Long time, no wild conjecture

Posted on Thu 01 February 2007 in misc

So here's the first of two posts based on purely wild conjecture. In a lengthening chain of trackbacks, Ryan Eby mentioned Christina's observation that Springlink has started displaying Google ads, presumably to supplement their subscription and pay-per-article income. Ryan goes on to wonder:

Will vendors continue with the subscription model or move towards a pay-per-view only model since they already have it for search engines in the future and can probably make more money? Will a search engine convince some of them to end the subscriptions and subsidize the change in order to try to pull more people into using their product instead of libraries? Will Google integrate Google Checkout with Scholar for easy shopping or perhaps personal subscriptions?

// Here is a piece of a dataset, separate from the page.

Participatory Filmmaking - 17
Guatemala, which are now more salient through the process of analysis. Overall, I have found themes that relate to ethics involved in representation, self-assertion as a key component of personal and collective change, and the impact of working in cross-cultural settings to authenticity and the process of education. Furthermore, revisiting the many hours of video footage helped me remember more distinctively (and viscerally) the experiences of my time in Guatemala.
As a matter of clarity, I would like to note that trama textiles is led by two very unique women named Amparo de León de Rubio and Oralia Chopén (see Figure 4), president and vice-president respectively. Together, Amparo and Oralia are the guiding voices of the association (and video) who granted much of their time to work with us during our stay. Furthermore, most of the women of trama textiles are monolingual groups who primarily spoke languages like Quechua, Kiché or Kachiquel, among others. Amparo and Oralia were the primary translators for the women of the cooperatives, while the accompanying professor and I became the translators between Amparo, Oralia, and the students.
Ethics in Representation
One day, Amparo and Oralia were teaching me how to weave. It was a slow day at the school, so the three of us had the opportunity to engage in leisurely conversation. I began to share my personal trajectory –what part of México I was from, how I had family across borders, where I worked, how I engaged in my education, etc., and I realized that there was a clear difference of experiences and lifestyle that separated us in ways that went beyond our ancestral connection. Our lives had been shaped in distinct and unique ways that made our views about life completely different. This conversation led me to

For a few months now, I've been wondering why Google hasn't made a move to purchase the Elseviers, Springers, and the rest of the ilk of the commercial research journal publishing world. If they could pull it off (and potentially avoid anti-trust measures by making the content available for "free"), I thought that ad revenue would be their public rationale for the move, but that the real reason for making that move would simply be keeping tabs on all of the research interests at both aggregated and granular levels. Think about the implications of being able to track all of the search patterns emanating from within a given company (quite often correlated with an individuals Gmail account, if they happen to have authenticated against Gmail during the same Web session). It would essentially amount to opt-in corporate espionage.

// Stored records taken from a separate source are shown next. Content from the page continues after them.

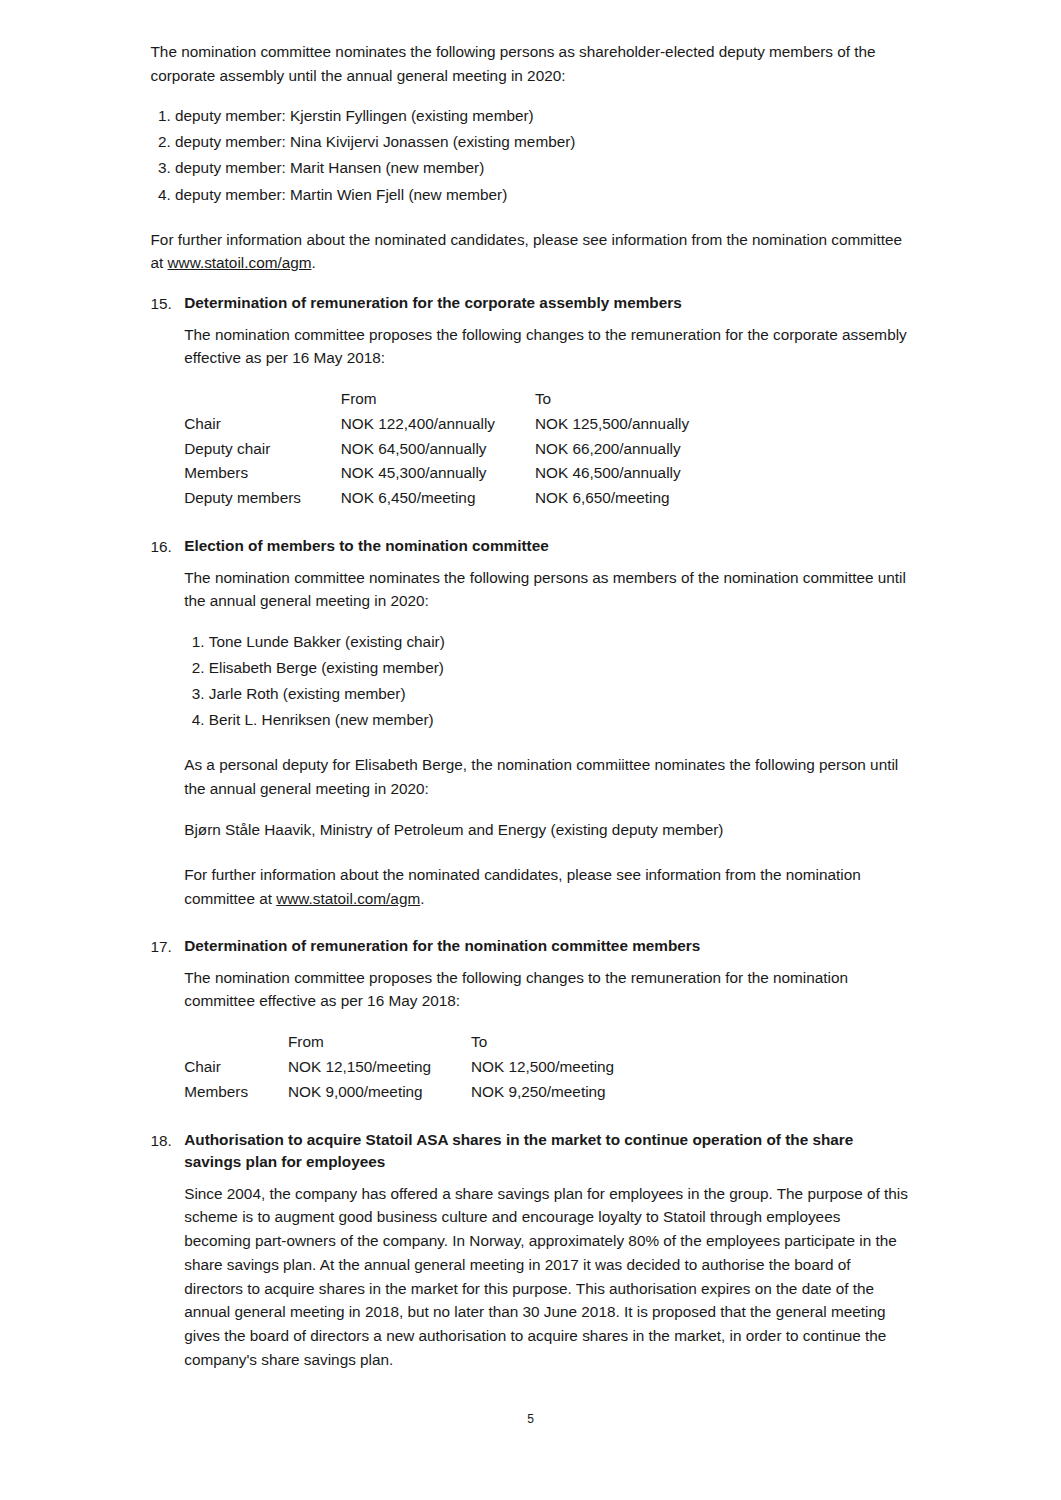The nomination committee nominates the following persons as shareholder-elected deputy members of the corporate assembly until the annual general meeting in 2020:
deputy member: Kjerstin Fyllingen (existing member)
deputy member: Nina Kivijervi Jonassen (existing member)
deputy member: Marit Hansen (new member)
deputy member: Martin Wien Fjell (new member)
For further information about the nominated candidates, please see information from the nomination committee at www.statoil.com/agm.
15.
Determination of remuneration for the corporate assembly members
The nomination committee proposes the following changes to the remuneration for the corporate assembly effective as per 16 May 2018:
| | From | To |
| --- | --- | --- |
| Chair | NOK 122,400/annually | NOK 125,500/annually |
| Deputy chair | NOK 64,500/annually | NOK 66,200/annually |
| Members | NOK 45,300/annually | NOK 46,500/annually |
| Deputy members | NOK 6,450/meeting | NOK 6,650/meeting |
16.
Election of members to the nomination committee
The nomination committee nominates the following persons as members of the nomination committee until the annual general meeting in 2020:
Tone Lunde Bakker (existing chair)
Elisabeth Berge (existing member)
Jarle Roth (existing member)
Berit L. Henriksen (new member)
As a personal deputy for Elisabeth Berge, the nomination commiittee nominates the following person until the annual general meeting in 2020:
Bjørn Ståle Haavik, Ministry of Petroleum and Energy (existing deputy member)
For further information about the nominated candidates, please see information from the nomination committee at www.statoil.com/agm.
17.
Determination of remuneration for the nomination committee members
The nomination committee proposes the following changes to the remuneration for the nomination committee effective as per 16 May 2018:
| | From | To |
| --- | --- | --- |
| Chair | NOK 12,150/meeting | NOK 12,500/meeting |
| Members | NOK 9,000/meeting | NOK 9,250/meeting |
18.
Authorisation to acquire Statoil ASA shares in the market to continue operation of the share savings plan for employees
Since 2004, the company has offered a share savings plan for employees in the group. The purpose of this scheme is to augment good business culture and encourage loyalty to Statoil through employees becoming part-owners of the company. In Norway, approximately 80% of the employees participate in the share savings plan. At the annual general meeting in 2017 it was decided to authorise the board of directors to acquire shares in the market for this purpose. This authorisation expires on the date of the annual general meeting in 2018, but no later than 30 June 2018. It is proposed that the general meeting gives the board of directors a new authorisation to acquire shares in the market, in order to continue the company's share savings plan.
5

Or, for that matter, how about tracking the research interests of a given country. Iran, perhaps?

But now I've realized that Google doesn't even have to purchase the publishers. If the publishers accept Google Ads, then Google gets to track all of the searches or item views performed on that site. No purchase required.

Luckily for us, Google isn't evil, and their privacy policy doesn't leave too much room for selling that information; they can really only use it to develop new services. Hmm.